RECORDED INFORMATION —
· · · · · · ·

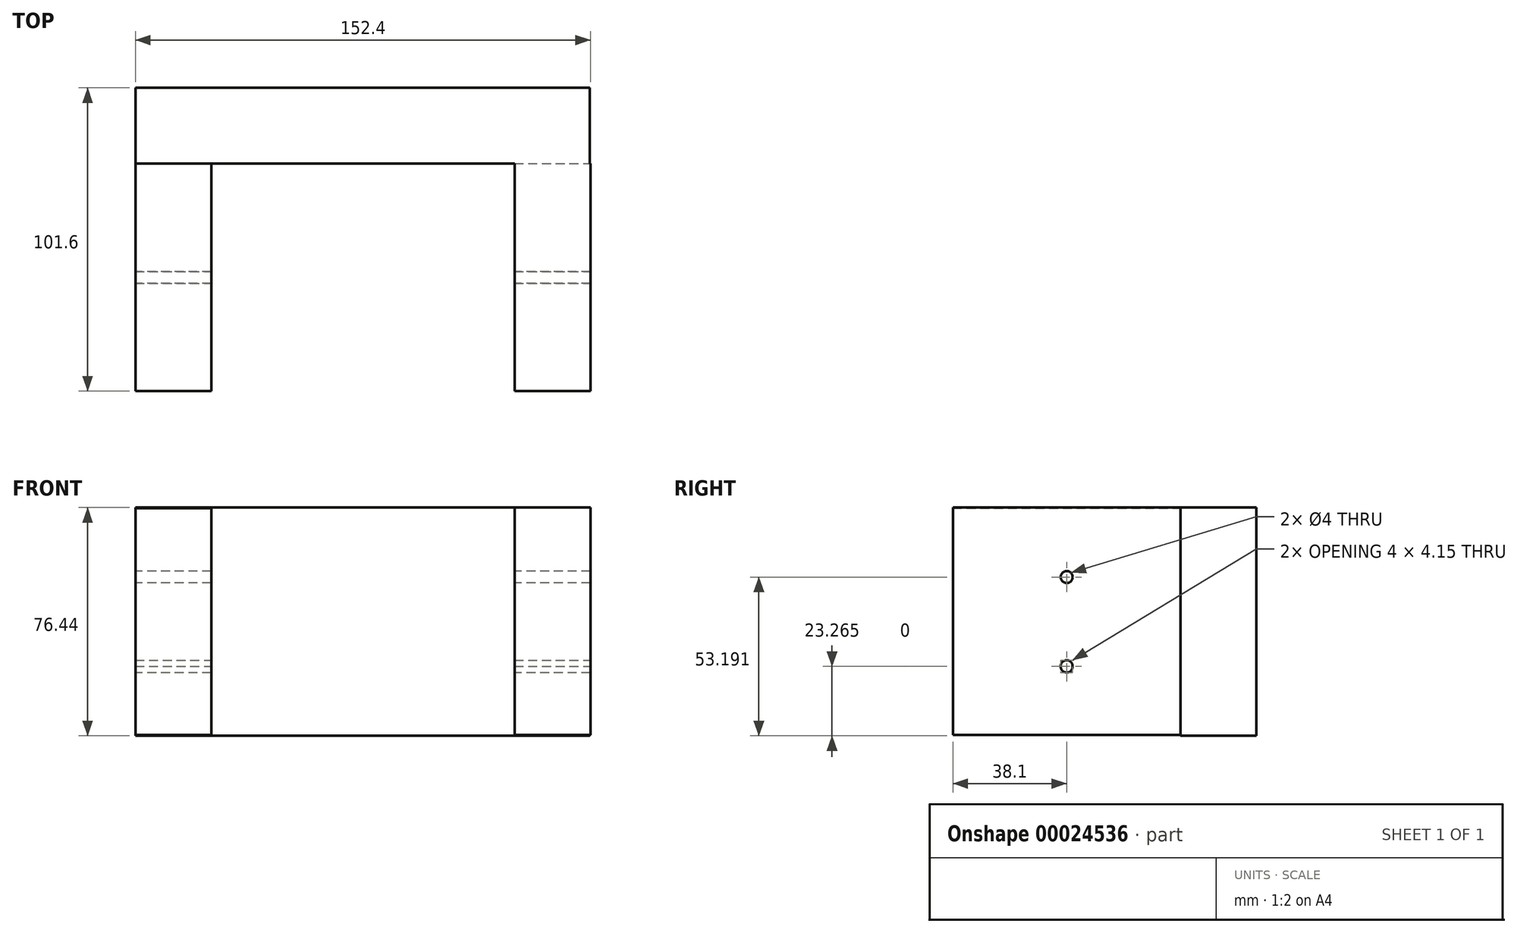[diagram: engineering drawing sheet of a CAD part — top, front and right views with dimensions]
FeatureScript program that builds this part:
annotation { "Feature Type Name" : "Feature", "Feature Type Description" : "" }
export const myFeature = defineFeature(function(context is Context, id is Id, definition is map)
    precondition{}
    {
        {
            var Q0;
            Q0=qCreatedBy(makeId("Front.planeOp"),FACE);
            var sketch = newSketch(context, id + "F0", { "sketchPlane" : qUnion([Q0])});
            skLineSegment(sketch, "E0.bottom", {"start": v(0, 0) * mm, "end": v(152.4, 0) * mm});
            skLineSegment(sketch, "E0.top", {"start": v(0, -76.2) * mm, "end": v(152.4, -76.2) * mm});
            skLineSegment(sketch, "E0.left", {"start": v(0, 0) * mm, "end": v(0, -76.2) * mm});
            skLineSegment(sketch, "E0.right", {"start": v(152.4, 0) * mm, "end": v(152.4, -76.2) * mm});
            skLineSegment(sketch, "E1", {"start": v(0, -0.15) * mm, "end": v(25.4, -0.15) * mm});
            skLineSegment(sketch, "E2", {"start": v(152.4, 0.15) * mm, "end": v(127, 0.15) * mm});
            skLineSegment(sketch, "E3", {"start": v(25.4, -0.15) * mm, "end": v(25.4, -76.2) * mm});
            skLineSegment(sketch, "E4", {"start": v(25.4, -76.2) * mm, "end": v(0, -76.2) * mm});
            skLineSegment(sketch, "E5", {"start": v(127, 0.15) * mm, "end": v(127, -76.2) * mm});
            skLineSegment(sketch, "E6", {"start": v(127, -76.2) * mm, "end": v(152.4, -76.2) * mm});
            skSolve(sketch);
        }
        {
            var Q0;
            {var subQ1=sQuery(id+"F0.wireOp",EDGE,"E1");Q0=makeQuery(id+"F0.imprint","IMPRINT",FACE,{"disambiguationData":[TD([[makeQuery(id+"F0.imprint","IMPRINT",EDGE,{"derivedFrom":subQ1}),-1.0]])]});}
            var Q1;
            {var subQ4=sQuery(id+"F0.wireOp",EDGE,"E0.right");Q1=makeQuery(id+"F0.imprint","IMPRINT",FACE,{"disambiguationData":[TD([[makeQuery(id+"F0.imprint","IMPRINT",EDGE,{"derivedFrom":subQ4}),-1.0]])]});}
            extrude(context, id + "F1", {"entities" : qUnion([Q0, Q1]), "depth" : 76.2 * mm});
        }
        {
            var Q0;
            {var subQ1=sQuery(id+"F0.wireOp",EDGE,"E1");Q0=makeQuery(id+"F0.imprint","IMPRINT",FACE,{"disambiguationData":[TD([[makeQuery(id+"F0.imprint","IMPRINT",EDGE,{"derivedFrom":subQ1}),-1.0]])]});}
            var sketch = newSketch(context, id + "F2", { "sketchPlane" : qUnion([Q0])});
            skLineSegment(sketch, "E7.bottom", {"start": v(152.2, 0) * mm, "end": v(0, 0) * mm});
            skLineSegment(sketch, "E7.top", {"start": v(152.2, -76.44) * mm, "end": v(0, -76.44) * mm});
            skLineSegment(sketch, "E7.left", {"start": v(152.2, 0) * mm, "end": v(152.2, -76.44) * mm});
            skLineSegment(sketch, "E7.right", {"start": v(0, 0) * mm, "end": v(0, -76.44) * mm});
            skSolve(sketch);
        }
        {
            var Q0;
            {var subQ3=sQuery(id+"F2.wireOp",EDGE,"E7.bottom");Q0=makeQuery(id+"F2.imprint","IMPRINT",FACE,{"disambiguationData":[TD([[makeQuery(id+"F2.imprint","IMPRINT",EDGE,{"derivedFrom":subQ3}),1.0]])]});}
            extrude(context, id + "F3", {"entities" : qUnion([Q0]), "operationType" : NewBodyOperationType.ADD, "oppositeDirection" : true, "depth" : 25.4 * mm});
        }
        {
            var Q0;
            {var subQ1=sQuery(id+"F0.wireOp",EDGE,"E1");Q0=makeQuery(id+"F0.imprint","IMPRINT",FACE,{"disambiguationData":[TD([[makeQuery(id+"F0.imprint","IMPRINT",EDGE,{"derivedFrom":subQ1}),-1.0]])]});}
            extrude(context, id + "F4", {"entities" : qUnion([Q0]), "operationType" : NewBodyOperationType.ADD, "oppositeDirection" : true, "depth" : 25.4 * mm});
        }
        {
            var Q0;
            {var subQ0=sQuery(id+"F0.wireOp",EDGE,"E0.left");Q0=makeQuery(id+"F4.boolean.opBoolean","MERGE",FACE,{"derivedFrom":[makeQuery(id+"F1.opExtrude","SWEPT_FACE",FACE,{"disambiguationData":[OSD([subQ0])]}),makeQuery(id+"F4.opExtrude","SWEPT_FACE",FACE,{"disambiguationData":[OSD([subQ0])]})]});}
            var sketch = newSketch(context, id + "F5", { "sketchPlane" : qUnion([Q0])});
            skLineSegment(sketch, "E8", {"start": v(38.1, -25.25) * mm, "end": v(38.1, -23.25) * mm});
            skLineSegment(sketch, "E9", {"start": v(38.1, -51.25) * mm, "end": v(38.1, -53.25) * mm});
            skCircle(sketch, "E10", {"center": v(38.1, -23.25) * mm, "radius": 2 * mm});
            skCircle(sketch, "E11", {"center": v(38.1, -53.25) * mm, "radius": 2 * mm});
            skSolve(sketch);
        }
        {
            var Q0;
            Q0=makeQuery(id+"F5.imprint","IMPRINT",FACE,{"disambiguationData":[TD([[makeQuery(id+"F5.imprint","IMPRINT",EDGE,{"derivedFrom":sQuery(id+"F5.wireOp",EDGE,"E10")}),1.0]])]});
            var Q1;
            Q1=makeQuery(id+"F5.imprint","IMPRINT",FACE,{"disambiguationData":[TD([[makeQuery(id+"F5.imprint","IMPRINT",EDGE,{"derivedFrom":sQuery(id+"F5.wireOp",EDGE,"E11")}),1.0]])]});
            extrude(context, id + "F6", {"entities" : qUnion([Q0, Q1]), "operationType" : NewBodyOperationType.REMOVE, "oppositeDirection" : true, "depth" : 254 * mm});
        }
        {
            var Q0;
            Q0=makeQuery(id+"F1.opExtrude","SWEPT_FACE",FACE,{"disambiguationData":[OSD([sQuery(id+"F0.wireOp",EDGE,"E0.right")])]});
            var sketch = newSketch(context, id + "F7", { "sketchPlane" : qUnion([Q0])});
            skLineSegment(sketch, "E12", {"start": v(-38.1, -25.1) * mm, "end": v(-38.1, -23.1) * mm});
            skLineSegment(sketch, "E13", {"start": v(-38.1, -51.1) * mm, "end": v(-38.1, -53.1) * mm});
            skCircle(sketch, "E14", {"center": v(-38.1, -53.1) * mm, "radius": 2 * mm});
            skCircle(sketch, "E15", {"center": v(-38.1, -23.1) * mm, "radius": 2 * mm});
            skSolve(sketch);
        }
        {
            var Q0;
            Q0=makeQuery(id+"F7.imprint","IMPRINT",FACE,{"disambiguationData":[TD([[makeQuery(id+"F7.imprint","IMPRINT",EDGE,{"derivedFrom":sQuery(id+"F7.wireOp",EDGE,"E15")}),1.0]])]});
            var Q1;
            Q1=makeQuery(id+"F7.imprint","IMPRINT",FACE,{"disambiguationData":[TD([[makeQuery(id+"F7.imprint","IMPRINT",EDGE,{"derivedFrom":sQuery(id+"F7.wireOp",EDGE,"E14")}),1.0]])]});
            extrude(context, id + "F8", {"entities" : qUnion([Q0, Q1]), "operationType" : NewBodyOperationType.REMOVE, "endBound" : BoundingType.THROUGH_ALL, "oppositeDirection" : true, "depth" : 25.4 * mm});
        }
    });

· · · · · · ·

PROBLEM DETAILS — Convert every line of the listing above into a Markdown table with the columns "Row" and "Line", where "Row" holds a running number. Skip blank lines and omit the pictures.

ANSWER TO THIS EXERCISE —
| Row | Line |
|---|---|
| 1 | [diagram: engineering drawing sheet of a CAD part — top, front and right views with dimensions] |
| 2 | FeatureScript program that builds this part: |
| 3 | annotation { "Feature Type Name" : "Feature", "Feature Type Description" : "" } |
| 4 | export const myFeature = defineFeature(function(context is Context, id is Id, definition is map) |
| 5 |     precondition{} |
| 6 |     { |
| 7 |         { |
| 8 |             var Q0; |
| 9 |             Q0=qCreatedBy(makeId("Front.planeOp"),FACE); |
| 10 |             var sketch = newSketch(context, id + "F0", { "sketchPlane" : qUnion([Q0])}); |
| 11 |             skLineSegment(sketch, "E0.bottom", {"start": v(0, 0) * mm, "end": v(152.4, 0) * mm}); |
| 12 |             skLineSegment(sketch, "E0.top", {"start": v(0, -76.2) * mm, "end": v(152.4, -76.2) * mm}); |
| 13 |             skLineSegment(sketch, "E0.left", {"start": v(0, 0) * mm, "end": v(0, -76.2) * mm}); |
| 14 |             skLineSegment(sketch, "E0.right", {"start": v(152.4, 0) * mm, "end": v(152.4, -76.2) * mm}); |
| 15 |             skLineSegment(sketch, "E1", {"start": v(0, -0.15) * mm, "end": v(25.4, -0.15) * mm}); |
| 16 |             skLineSegment(sketch, "E2", {"start": v(152.4, 0.15) * mm, "end": v(127, 0.15) * mm}); |
| 17 |             skLineSegment(sketch, "E3", {"start": v(25.4, -0.15) * mm, "end": v(25.4, -76.2) * mm}); |
| 18 |             skLineSegment(sketch, "E4", {"start": v(25.4, -76.2) * mm, "end": v(0, -76.2) * mm}); |
| 19 |             skLineSegment(sketch, "E5", {"start": v(127, 0.15) * mm, "end": v(127, -76.2) * mm}); |
| 20 |             skLineSegment(sketch, "E6", {"start": v(127, -76.2) * mm, "end": v(152.4, -76.2) * mm}); |
| 21 |             skSolve(sketch); |
| 22 |         } |
| 23 |         { |
| 24 |             var Q0; |
| 25 |             {var subQ1=sQuery(id+"F0.wireOp",EDGE,"E1");Q0=makeQuery(id+"F0.imprint","IMPRINT",FACE,{"disambiguationData":[TD([[makeQuery(id+"F0.imprint","IMPRINT",EDGE,{"derivedFrom":subQ1}),-1.0]])]});} |
| 26 |             var Q1; |
| 27 |             {var subQ4=sQuery(id+"F0.wireOp",EDGE,"E0.right");Q1=makeQuery(id+"F0.imprint","IMPRINT",FACE,{"disambiguationData":[TD([[makeQuery(id+"F0.imprint","IMPRINT",EDGE,{"derivedFrom":subQ4}),-1.0]])]});} |
| 28 |             extrude(context, id + "F1", {"entities" : qUnion([Q0, Q1]), "depth" : 76.2 * mm}); |
| 29 |         } |
| 30 |         { |
| 31 |             var Q0; |
| 32 |             {var subQ1=sQuery(id+"F0.wireOp",EDGE,"E1");Q0=makeQuery(id+"F0.imprint","IMPRINT",FACE,{"disambiguationData":[TD([[makeQuery(id+"F0.imprint","IMPRINT",EDGE,{"derivedFrom":subQ1}),-1.0]])]});} |
| 33 |             var sketch = newSketch(context, id + "F2", { "sketchPlane" : qUnion([Q0])}); |
| 34 |             skLineSegment(sketch, "E7.bottom", {"start": v(152.2, 0) * mm, "end": v(0, 0) * mm}); |
| 35 |             skLineSegment(sketch, "E7.top", {"start": v(152.2, -76.44) * mm, "end": v(0, -76.44) * mm}); |
| 36 |             skLineSegment(sketch, "E7.left", {"start": v(152.2, 0) * mm, "end": v(152.2, -76.44) * mm}); |
| 37 |             skLineSegment(sketch, "E7.right", {"start": v(0, 0) * mm, "end": v(0, -76.44) * mm}); |
| 38 |             skSolve(sketch); |
| 39 |         } |
| 40 |         { |
| 41 |             var Q0; |
| 42 |             {var subQ3=sQuery(id+"F2.wireOp",EDGE,"E7.bottom");Q0=makeQuery(id+"F2.imprint","IMPRINT",FACE,{"disambiguationData":[TD([[makeQuery(id+"F2.imprint","IMPRINT",EDGE,{"derivedFrom":subQ3}),1.0]])]});} |
| 43 |             extrude(context, id + "F3", {"entities" : qUnion([Q0]), "operationType" : NewBodyOperationType.ADD, "oppositeDirection" : true, "depth" : 25.4 * mm}); |
| 44 |         } |
| 45 |         { |
| 46 |             var Q0; |
| 47 |             {var subQ1=sQuery(id+"F0.wireOp",EDGE,"E1");Q0=makeQuery(id+"F0.imprint","IMPRINT",FACE,{"disambiguationData":[TD([[makeQuery(id+"F0.imprint","IMPRINT",EDGE,{"derivedFrom":subQ1}),-1.0]])]});} |
| 48 |             extrude(context, id + "F4", {"entities" : qUnion([Q0]), "operationType" : NewBodyOperationType.ADD, "oppositeDirection" : true, "depth" : 25.4 * mm}); |
| 49 |         } |
| 50 |         { |
| 51 |             var Q0; |
| 52 |             {var subQ0=sQuery(id+"F0.wireOp",EDGE,"E0.left");Q0=makeQuery(id+"F4.boolean.opBoolean","MERGE",FACE,{"derivedFrom":[makeQuery(id+"F1.opExtrude","SWEPT_FACE",FACE,{"disambiguationData":[OSD([subQ0])]}),makeQuery(id+"F4.opExtrude","SWEPT_FACE",FACE,{"disambiguationData":[OSD([subQ0])]})]});} |
| 53 |             var sketch = newSketch(context, id + "F5", { "sketchPlane" : qUnion([Q0])}); |
| 54 |             skLineSegment(sketch, "E8", {"start": v(38.1, -25.25) * mm, "end": v(38.1, -23.25) * mm}); |
| 55 |             skLineSegment(sketch, "E9", {"start": v(38.1, -51.25) * mm, "end": v(38.1, -53.25) * mm}); |
| 56 |             skCircle(sketch, "E10", {"center": v(38.1, -23.25) * mm, "radius": 2 * mm}); |
| 57 |             skCircle(sketch, "E11", {"center": v(38.1, -53.25) * mm, "radius": 2 * mm}); |
| 58 |             skSolve(sketch); |
| 59 |         } |
| 60 |         { |
| 61 |             var Q0; |
| 62 |             Q0=makeQuery(id+"F5.imprint","IMPRINT",FACE,{"disambiguationData":[TD([[makeQuery(id+"F5.imprint","IMPRINT",EDGE,{"derivedFrom":sQuery(id+"F5.wireOp",EDGE,"E10")}),1.0]])]}); |
| 63 |             var Q1; |
| 64 |             Q1=makeQuery(id+"F5.imprint","IMPRINT",FACE,{"disambiguationData":[TD([[makeQuery(id+"F5.imprint","IMPRINT",EDGE,{"derivedFrom":sQuery(id+"F5.wireOp",EDGE,"E11")}),1.0]])]}); |
| 65 |             extrude(context, id + "F6", {"entities" : qUnion([Q0, Q1]), "operationType" : NewBodyOperationType.REMOVE, "oppositeDirection" : true, "depth" : 254 * mm}); |
| 66 |         } |
| 67 |         { |
| 68 |             var Q0; |
| 69 |             Q0=makeQuery(id+"F1.opExtrude","SWEPT_FACE",FACE,{"disambiguationData":[OSD([sQuery(id+"F0.wireOp",EDGE,"E0.right")])]}); |
| 70 |             var sketch = newSketch(context, id + "F7", { "sketchPlane" : qUnion([Q0])}); |
| 71 |             skLineSegment(sketch, "E12", {"start": v(-38.1, -25.1) * mm, "end": v(-38.1, -23.1) * mm}); |
| 72 |             skLineSegment(sketch, "E13", {"start": v(-38.1, -51.1) * mm, "end": v(-38.1, -53.1) * mm}); |
| 73 |             skCircle(sketch, "E14", {"center": v(-38.1, -53.1) * mm, "radius": 2 * mm}); |
| 74 |             skCircle(sketch, "E15", {"center": v(-38.1, -23.1) * mm, "radius": 2 * mm}); |
| 75 |             skSolve(sketch); |
| 76 |         } |
| 77 |         { |
| 78 |             var Q0; |
| 79 |             Q0=makeQuery(id+"F7.imprint","IMPRINT",FACE,{"disambiguationData":[TD([[makeQuery(id+"F7.imprint","IMPRINT",EDGE,{"derivedFrom":sQuery(id+"F7.wireOp",EDGE,"E15")}),1.0]])]}); |
| 80 |             var Q1; |
| 81 |             Q1=makeQuery(id+"F7.imprint","IMPRINT",FACE,{"disambiguationData":[TD([[makeQuery(id+"F7.imprint","IMPRINT",EDGE,{"derivedFrom":sQuery(id+"F7.wireOp",EDGE,"E14")}),1.0]])]}); |
| 82 |             extrude(context, id + "F8", {"entities" : qUnion([Q0, Q1]), "operationType" : NewBodyOperationType.REMOVE, "endBound" : BoundingType.THROUGH_ALL, "oppositeDirection" : true, "depth" : 25.4 * mm}); |
| 83 |         } |
| 84 |     }); |